• [DIRECTION]: Write out the material from its first line through the line with "picture [465, 187, 1163, 885]". Substitute "Shown at" for "Rendered at" and leave everything else unchanged.

[Dataset items]

- - -

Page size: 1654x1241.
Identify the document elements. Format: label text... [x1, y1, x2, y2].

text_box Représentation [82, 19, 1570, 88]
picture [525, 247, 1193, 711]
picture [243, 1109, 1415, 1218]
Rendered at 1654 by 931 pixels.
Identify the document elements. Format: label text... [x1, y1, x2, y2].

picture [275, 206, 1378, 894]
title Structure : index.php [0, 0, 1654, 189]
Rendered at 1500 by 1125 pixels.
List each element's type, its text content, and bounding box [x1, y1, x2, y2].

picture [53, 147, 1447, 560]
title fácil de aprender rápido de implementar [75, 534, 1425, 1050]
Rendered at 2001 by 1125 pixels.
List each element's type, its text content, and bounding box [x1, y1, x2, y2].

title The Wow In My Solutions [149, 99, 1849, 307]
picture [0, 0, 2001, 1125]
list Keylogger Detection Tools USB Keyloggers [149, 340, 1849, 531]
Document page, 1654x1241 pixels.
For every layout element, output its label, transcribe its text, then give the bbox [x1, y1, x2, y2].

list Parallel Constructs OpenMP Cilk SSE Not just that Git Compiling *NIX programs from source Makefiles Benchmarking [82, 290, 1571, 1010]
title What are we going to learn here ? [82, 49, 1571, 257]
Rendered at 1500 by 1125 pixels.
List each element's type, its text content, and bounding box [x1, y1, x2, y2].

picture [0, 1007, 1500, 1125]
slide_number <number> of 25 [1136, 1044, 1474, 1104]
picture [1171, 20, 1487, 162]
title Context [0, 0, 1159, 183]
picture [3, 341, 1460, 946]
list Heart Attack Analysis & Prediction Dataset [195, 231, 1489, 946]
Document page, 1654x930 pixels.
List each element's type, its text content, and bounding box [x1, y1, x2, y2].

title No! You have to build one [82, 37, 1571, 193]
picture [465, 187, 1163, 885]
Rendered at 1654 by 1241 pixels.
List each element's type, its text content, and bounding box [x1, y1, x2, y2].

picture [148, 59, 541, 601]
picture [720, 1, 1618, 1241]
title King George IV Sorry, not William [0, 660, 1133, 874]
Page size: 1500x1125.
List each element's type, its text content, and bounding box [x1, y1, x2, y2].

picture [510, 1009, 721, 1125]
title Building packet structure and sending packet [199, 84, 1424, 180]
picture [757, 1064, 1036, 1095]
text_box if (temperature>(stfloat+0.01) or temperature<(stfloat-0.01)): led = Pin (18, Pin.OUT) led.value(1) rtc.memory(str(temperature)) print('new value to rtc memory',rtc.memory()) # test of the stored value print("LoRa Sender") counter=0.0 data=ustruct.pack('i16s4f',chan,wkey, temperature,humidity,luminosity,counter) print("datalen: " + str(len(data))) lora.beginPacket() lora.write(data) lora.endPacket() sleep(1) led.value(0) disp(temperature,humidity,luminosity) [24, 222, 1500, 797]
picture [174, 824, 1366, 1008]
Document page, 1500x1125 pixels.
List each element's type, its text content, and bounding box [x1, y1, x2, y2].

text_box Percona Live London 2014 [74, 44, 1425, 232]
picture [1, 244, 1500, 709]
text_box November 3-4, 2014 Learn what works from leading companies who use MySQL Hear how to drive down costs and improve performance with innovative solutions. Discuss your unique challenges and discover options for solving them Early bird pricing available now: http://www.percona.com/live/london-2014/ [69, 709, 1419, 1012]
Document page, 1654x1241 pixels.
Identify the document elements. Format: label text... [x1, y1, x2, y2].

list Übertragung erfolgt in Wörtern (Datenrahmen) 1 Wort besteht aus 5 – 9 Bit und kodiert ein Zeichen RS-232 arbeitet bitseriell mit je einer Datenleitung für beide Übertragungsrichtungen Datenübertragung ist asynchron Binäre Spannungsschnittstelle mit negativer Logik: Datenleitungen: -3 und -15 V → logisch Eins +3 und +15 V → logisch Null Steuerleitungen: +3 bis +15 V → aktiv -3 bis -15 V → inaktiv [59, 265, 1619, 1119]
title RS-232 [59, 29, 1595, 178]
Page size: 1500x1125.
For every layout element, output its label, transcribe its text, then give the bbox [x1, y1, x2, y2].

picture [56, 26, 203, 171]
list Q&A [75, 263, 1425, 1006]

- - -

• [SOLUTION TO THE EXERCISE]:
Page size: 1654x1241.
Identify the document elements. Format: label text... [x1, y1, x2, y2].

text_box Représentation [82, 19, 1570, 88]
picture [525, 247, 1193, 711]
picture [243, 1109, 1415, 1218]
Shown at 1654 by 931 pixels.
Identify the document elements. Format: label text... [x1, y1, x2, y2].

picture [275, 206, 1378, 894]
title Structure : index.php [0, 0, 1654, 189]
Shown at 1500 by 1125 pixels.
List each element's type, its text content, and bounding box [x1, y1, x2, y2].

picture [53, 147, 1447, 560]
title fácil de aprender rápido de implementar [75, 534, 1425, 1050]
Shown at 2001 by 1125 pixels.
List each element's type, its text content, and bounding box [x1, y1, x2, y2].

title The Wow In My Solutions [149, 99, 1849, 307]
picture [0, 0, 2001, 1125]
list Keylogger Detection Tools USB Keyloggers [149, 340, 1849, 531]
Document page, 1654x1241 pixels.
For every layout element, output its label, transcribe its text, then give the bbox [x1, y1, x2, y2].

list Parallel Constructs OpenMP Cilk SSE Not just that Git Compiling *NIX programs from source Makefiles Benchmarking [82, 290, 1571, 1010]
title What are we going to learn here ? [82, 49, 1571, 257]
Shown at 1500 by 1125 pixels.
List each element's type, its text content, and bounding box [x1, y1, x2, y2].

picture [0, 1007, 1500, 1125]
slide_number <number> of 25 [1136, 1044, 1474, 1104]
picture [1171, 20, 1487, 162]
title Context [0, 0, 1159, 183]
picture [3, 341, 1460, 946]
list Heart Attack Analysis & Prediction Dataset [195, 231, 1489, 946]
Document page, 1654x930 pixels.
List each element's type, its text content, and bounding box [x1, y1, x2, y2].

title No! You have to build one [82, 37, 1571, 193]
picture [465, 187, 1163, 885]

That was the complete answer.